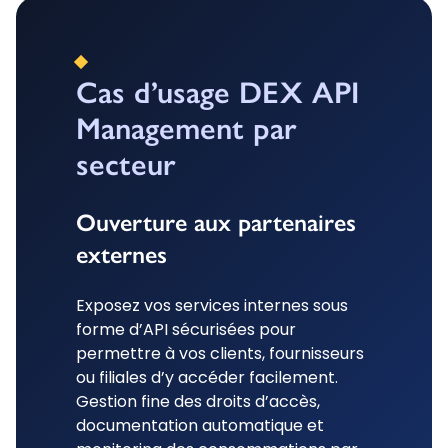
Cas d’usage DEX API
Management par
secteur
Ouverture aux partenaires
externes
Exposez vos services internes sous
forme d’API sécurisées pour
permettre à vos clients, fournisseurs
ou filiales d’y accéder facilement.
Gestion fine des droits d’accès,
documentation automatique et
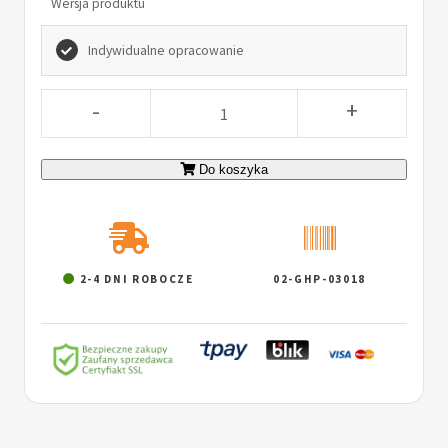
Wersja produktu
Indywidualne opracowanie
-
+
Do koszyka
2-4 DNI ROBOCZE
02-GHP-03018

============================================================

**Work order:** Update the data above by swapping "partenaires" for "collaborateurs", and write out all the lines again with nothing else changed. Leave the pictures out.

**Response to the exercise:**
Cas d’usage DEX API
Management par
secteur
Ouverture aux collaborateurs
externes
Exposez vos services internes sous
forme d’API sécurisées pour
permettre à vos clients, fournisseurs
ou filiales d’y accéder facilement.
Gestion fine des droits d’accès,
documentation automatique et
Wersja produktu
Indywidualne opracowanie
-
+
Do koszyka
2-4 DNI ROBOCZE
02-GHP-03018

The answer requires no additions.